Il primo cittadino ha partecipato alle celebrazioni a Palazzo Marino ricordando la stagione del terrorismo e il tributo pagato dalla città

Giornata per le vittime del terrorismo, Sala: "Tributo di sangue altissimo"

Lunedì 9 maggio Milano ha celebrato la Giornata della memoria per le vittime del terrorismo, un giorno tristemente noto in tutta Italia per due avvenimenti: nel 1978, oltre al ritrovamento del corpo di Aldo Moro, rapito e ucciso dalle Brigate Rosse, venne assassinato Peppino Impastato, attivista siciliano scagliatosi contro la mafia.

Giornata per le vittime del terrorismo, Sala: “Il mondo vive sotto il ricatto del terrorismo e della paura”

In occasione delle celebrazioni a Palazzo Marino, il sindaco Sala ha dichiarato: “Questa giornata è un’occasione per stringerci attorno ai familiari delle vittime. La città di Milano ha pagato un tributo di sangue altissimo a causa del terrorismo in tutte le sue stagioni, con i tanti crimini compiuti nei confronti di servitori dello Stato o di semplici cittadini che credevano nella giustizia e nella democrazia“.
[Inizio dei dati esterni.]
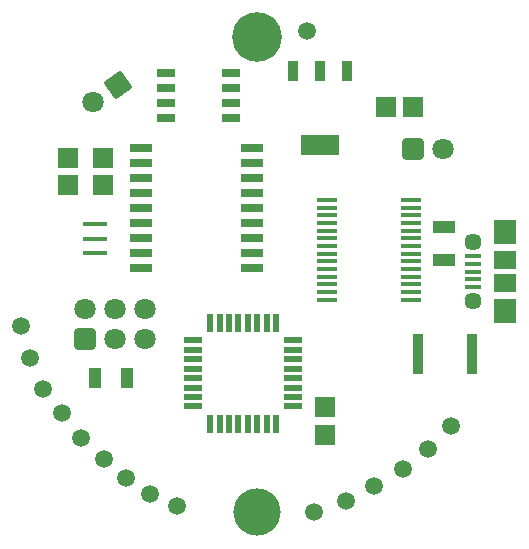
<source format=gts>
G04*
G04 #@! TF.GenerationSoftware,Altium Limited,Altium Designer,18.1.7 (191)*
G04*
G04 Layer_Color=8388736*
%FSLAX43Y43*%
%MOMM*%
G71*
G01*
G75*
%ADD14R,2.000X0.400*%
%ADD15R,1.870X1.030*%
%ADD16R,1.700X1.750*%
%ADD17R,0.850X3.430*%
%ADD18R,1.900X1.500*%
%ADD19R,1.350X0.400*%
%ADD20R,1.900X2.100*%
%ADD21R,0.500X1.500*%
%ADD22R,1.500X0.500*%
%ADD23R,3.200X1.750*%
%ADD24R,0.950X1.750*%
%ADD25R,1.800X0.400*%
%ADD26R,1.525X0.650*%
%ADD27R,1.850X0.650*%
%ADD28R,1.100X1.700*%
%ADD29R,1.750X1.700*%
%ADD30C,1.800*%
G04:AMPARAMS|DCode=31|XSize=1.8mm|YSize=1.8mm|CornerRadius=0.225mm|HoleSize=0mm|Usage=FLASHONLY|Rotation=215.000|XOffset=0mm|YOffset=0mm|HoleType=Round|Shape=RoundedRectangle|*
%AMROUNDEDRECTD31*
21,1,1.800,1.350,0,0,215.0*
21,1,1.350,1.800,0,0,215.0*
1,1,0.450,-0.940,0.166*
1,1,0.450,0.166,0.940*
1,1,0.450,0.940,-0.166*
1,1,0.450,-0.166,-0.940*
%
%ADD31ROUNDEDRECTD31*%
G04:AMPARAMS|DCode=32|XSize=1.8mm|YSize=1.8mm|CornerRadius=0.225mm|HoleSize=0mm|Usage=FLASHONLY|Rotation=0.000|XOffset=0mm|YOffset=0mm|HoleType=Round|Shape=RoundedRectangle|*
%AMROUNDEDRECTD32*
21,1,1.800,1.350,0,0,0.0*
21,1,1.350,1.800,0,0,0.0*
1,1,0.450,0.675,-0.675*
1,1,0.450,-0.675,-0.675*
1,1,0.450,-0.675,0.675*
1,1,0.450,0.675,0.675*
%
%ADD32ROUNDEDRECTD32*%
%ADD33C,1.450*%
%ADD34C,1.500*%
%ADD35C,4.000*%
%ADD36C,4.203*%
D14*
X129025Y68750D02*
D03*
Y69950D02*
D03*
Y71150D02*
D03*
D15*
X158575Y68103D02*
D03*
Y70943D02*
D03*
D16*
X155950Y81125D02*
D03*
X153650D02*
D03*
D17*
X156375Y60175D02*
D03*
X160975D02*
D03*
D18*
X163750Y68150D02*
D03*
Y66150D02*
D03*
D19*
X161050Y65850D02*
D03*
Y68450D02*
D03*
Y66500D02*
D03*
Y67800D02*
D03*
Y67150D02*
D03*
D20*
X163750Y70500D02*
D03*
Y63800D02*
D03*
D21*
X138769Y62787D02*
D03*
X139569D02*
D03*
X140369D02*
D03*
X141169D02*
D03*
X141969D02*
D03*
X142769D02*
D03*
X143569D02*
D03*
X144369D02*
D03*
Y54287D02*
D03*
X143569D02*
D03*
X142769D02*
D03*
X141969D02*
D03*
X141169D02*
D03*
X140369D02*
D03*
X139569D02*
D03*
X138769D02*
D03*
D22*
X145819Y61337D02*
D03*
Y60537D02*
D03*
Y59737D02*
D03*
Y58937D02*
D03*
Y58137D02*
D03*
Y57337D02*
D03*
Y56537D02*
D03*
Y55737D02*
D03*
X137319D02*
D03*
Y56537D02*
D03*
Y57337D02*
D03*
Y58137D02*
D03*
Y58937D02*
D03*
Y59737D02*
D03*
Y60537D02*
D03*
Y61337D02*
D03*
D23*
X148050Y77850D02*
D03*
D24*
X145750Y84150D02*
D03*
X148050D02*
D03*
X150350D02*
D03*
D25*
X155800Y73225D02*
D03*
Y72575D02*
D03*
Y71925D02*
D03*
Y71275D02*
D03*
Y70625D02*
D03*
Y69975D02*
D03*
Y69325D02*
D03*
Y68675D02*
D03*
Y68025D02*
D03*
Y67375D02*
D03*
Y66725D02*
D03*
Y66075D02*
D03*
Y65425D02*
D03*
Y64775D02*
D03*
X148700D02*
D03*
Y65425D02*
D03*
Y66075D02*
D03*
Y66725D02*
D03*
Y67375D02*
D03*
Y68025D02*
D03*
Y68675D02*
D03*
Y69325D02*
D03*
Y69975D02*
D03*
Y70625D02*
D03*
Y71275D02*
D03*
Y71925D02*
D03*
Y72575D02*
D03*
Y73225D02*
D03*
D26*
X140499Y84005D02*
D03*
Y82735D02*
D03*
Y81465D02*
D03*
Y80195D02*
D03*
X135075D02*
D03*
Y81465D02*
D03*
Y82735D02*
D03*
Y84005D02*
D03*
D27*
X142300Y77605D02*
D03*
Y76335D02*
D03*
Y75065D02*
D03*
Y73795D02*
D03*
Y72525D02*
D03*
Y71255D02*
D03*
Y69985D02*
D03*
Y68715D02*
D03*
Y67445D02*
D03*
X132950D02*
D03*
Y68715D02*
D03*
Y69985D02*
D03*
Y71255D02*
D03*
Y72525D02*
D03*
Y73795D02*
D03*
Y75065D02*
D03*
Y76335D02*
D03*
Y77605D02*
D03*
D28*
X129050Y58137D02*
D03*
X131750D02*
D03*
D29*
X148525Y53350D02*
D03*
Y55650D02*
D03*
X129698Y74475D02*
D03*
Y76775D02*
D03*
X126773Y74450D02*
D03*
Y76750D02*
D03*
D30*
X128875Y81500D02*
D03*
X130725Y64015D02*
D03*
X133265D02*
D03*
Y61475D02*
D03*
X130725D02*
D03*
X128185Y64015D02*
D03*
X158490Y77575D02*
D03*
X163750Y70650D02*
D03*
Y63650D02*
D03*
D31*
X130956Y82957D02*
D03*
D32*
X128185Y61475D02*
D03*
X155950Y77575D02*
D03*
D33*
X161050Y64650D02*
D03*
Y69650D02*
D03*
D34*
X123550Y59850D02*
D03*
X122800Y62540D02*
D03*
X129775Y51269D02*
D03*
X124663Y57200D02*
D03*
X127875Y53075D02*
D03*
X126250Y55150D02*
D03*
X131625Y49675D02*
D03*
X133675Y48362D02*
D03*
X135947Y47300D02*
D03*
X147608Y46775D02*
D03*
X150275Y47725D02*
D03*
X152675Y49025D02*
D03*
X155075Y50450D02*
D03*
X157250Y52100D02*
D03*
X146950Y87500D02*
D03*
X159200Y54100D02*
D03*
D35*
X142779Y46775D02*
D03*
D36*
Y86994D02*
D03*
M02*

</source>
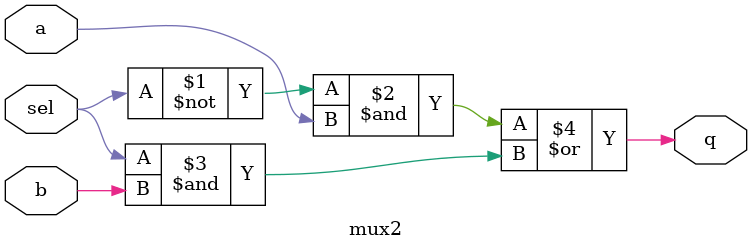
<source format=v>
module top_module (
    input [3:0] SW,
    input [3:0] KEY,
    output [3:0] LEDR
);
    MUXDFF MUXDFF1(KEY[0], KEY[3], KEY[1], KEY[2], SW[3], LEDR[3]);
    MUXDFF MUXDFF2(KEY[0], LEDR[3], KEY[1], KEY[2], SW[2], LEDR[2]);
    MUXDFF MUXDFF3(KEY[0], LEDR[2], KEY[1], KEY[2], SW[1], LEDR[1]);
    MUXDFF MUXDFF4(KEY[0], LEDR[1], KEY[1], KEY[2], SW[0], LEDR[0]);

endmodule

module MUXDFF (input clk, w, E, L, R, output Q);
    reg [1:0] r;
    
    mux2 mux(Q, w, E, r[0]);
    mux2 _mux(r[0], R, L, r[1]);
    
    always @(posedge clk) begin
        Q <= r[1];
    end

endmodule

module mux2(input a, b, sel, output q);
    assign q = (~sel & a) | (sel & b);
endmodule


</source>
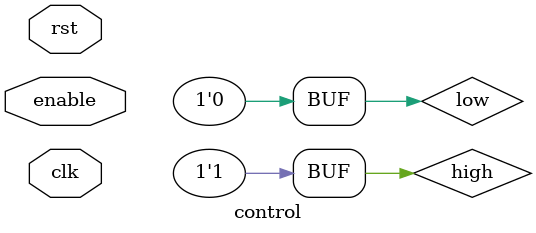
<source format=v>
module control (
    input clk,
    input rst,
    input enable
    );

    localparam REGS = 2'b10;
    localparam MEMORY = 2'b01;

    reg high = 1;
    reg low = 0;

    wire [8:0]state;

    // program counter 
    wire [31:0] pc;
    wire [31:0] instr;

    // branch module
    wire [15:0] jmp_addr; 
    wire st_flag;

    // memory module
    wire [31:0] address_bus;
    wire [31:0] data_r;
    wire [31:0] data_w;
    wire mem_rdy;

    // instruction fields
    wire halt;
    wire has_imm;
    wire [1:0] func;
    wire [4:0] opcode;
    wire [3:0] rs;
    wire [3:0] rd;
    wire [15:0] imm;

    // alu operands and data mov operands 
    wire [31:0] x1;
    wire [31:0] x2;
    wire [31:0] y_alu;

    wire [31:0] y_mov;
    wire [31:0] x;
    wire [1:0] read;
    wire [1:0] write;
    wire [31:0] mem_addr;

    wire [31:0] y;

    // control signals (depend on current state)
    wire mem_ren;	// memory read enable 
    wire decod_en;      // enable instruction decoder
    wire alu_en;        // alu enable
    wire mov_en;        // data mov enable
    wire en_brnch;      // enable branch block
    wire en_io;         // enable IO block 
    wire en_pc;		// enable program counter (increment pc)
    wire fetch;

    wire wen_regs;	// write enable registers
    wire mem_wen;	// memory write enable

    assign fetch = state[1];
    assign decod_en = state[2];
    assign alu_en = state[3];
    assign mov_en = state[4];
    assign en_brnch = state[5];
    assign en_io = state[6];
    assign en_pc = state[7];

    assign wen_regs = (alu_en) ? high : ((write == REGS) ? high : low); // state[3] -alu state[4] - data mov
    assign y = (alu_en) ? y_alu : ((mov_en) ? y_mov : 32'bz);
    assign mem_ren = (fetch) ? high : ((read == MEMORY) ? high : low);
    assign mem_wen = (write == MEMORY) ? high : low; 

    assign x = (read == MEMORY) ? data_r : x1;
    assign {instr, x} = (read != MEMORY) ? {data_r, 32'bz} : {32'bz, data_r};
    assign address_bus = (fetch) ? pc : mem_addr;
    assign data_w = (write == MEMORY) ? y : 32'bz;


    program_counter p (
	.rst(rst),
	.en_inc(en_pc),
	.st_flag(st_flag),
	.jmp_addr(jmp_addr),
	.pc(pc)
    );

    input_output io (
	.en(en_io),
	.opcode(opcode),
	.x1(x1)
    );

    memory m (
	.rst(rst),
	.clk(clk),
	.we(mem_wen),
	.re(mem_ren),
	.address(address_bus),
	.data_w(data_w),
	.data_r(data_r),
	.rdy(mem_rdy)
    );

    branch b (
	.en(en_brnch),
	.pc(en_pc),
	.opcode(opcode),
	.x1(x1),
	.x2(x2),
	.imm(imm),
	.jmp_addr(jmp_addr),
	.st_flag(st_flag)
    );

    alu a (
	.en(alu_en),
	.has_imm(has_imm),
	.opcode(opcode),
	.x1(x1),
	.x2(x2),
	.imm(imm),
	.y(y_alu)
    );

    regfile r (
	.we(wen_regs),
	.rst(rst),
	.i1(rs),
	.i2(rd),
	.y(y),
	.x1(x1),
	.x2(x2)
    );

    data_mov dm (
	.en(mov_en),
	.has_imm(has_imm),
	.opcode(opcode),
	.imm(imm),
	.x(x),
	.y(y_mov),
	.read(read),
	.write(write),
	.mem_addr(mem_addr)
    );

    decoder d (
	.en(decod_en),
	.instr(instr),
	.halt(halt),
	.has_imm(has_imm),
	.func(func),
	.opcode(opcode),
	.rs(rs),
	.rd(rd),
	.imm(imm)
    );

    moore_fsm fsm (
	.clk(clk),
	.rst(rst),
	.en(enable),
	.state(state),
	.func(func),
	.mem_rdy(mem_rdy),
	.halt(halt)
    );
endmodule

</source>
Inoltre, ha proseguito manifestando tutta la sua vicinanza al popolo ucraino: “Parlare di terrorismo e del dolore che ha portato nel nostro Paese oggi è di una attualità tanto evidente quanto drammatica. Il mondo vive sotto il ricatto del terrorismo e della paura, la violenza minaccia la convivenza di civili innocenti. La guerra che insanguina l’Ucraina è un atto feroce di terrorismo e il dolore per quelle vite spezzate ci appartiene“.

Giornata per le vittime del terrorismo: la cerimonia

Alla cerimonia erano presenti i familiari delle vittime del terrorismo e gli studenti di alcune scuole superiori di Milano e provincia. Maurizio Campagna, coordinatore per la Lombardia dell’Associazione italiana vittime del terrorismo e fratello di Andrea, agente della Digos di Milano assassinato nel 1979, ha sottolineato quanto sia importante trasmettere ai giovani cosa sono stati gli Anni di piombo: anni in cui sono morte 500 persone e ferite 3.500.

Giornata per le vittime del terrorismo, Dendena: “Un percorso di consapevolezza civile”

Paolo Silva, membro dell’associazione che riunisce i familiari delle vittime della strage di piazza Fontana, nella giornata del 12 dicembre 1969 perse il padre Carlo. Silva, 80 anni, non parla di vendetta, ma del suo desiderio di poter continuare a raccontare.

Queste storie riguardano la comunità intera e non solo i familiari delle vittime, la parte importante di questo percorso di memoria la svolgono i giovani per un percorso di consapevolezza civile”, conclude Matteo Dendena, vicepresidente dell’associazione familiari delle vittime di piazza Fontana.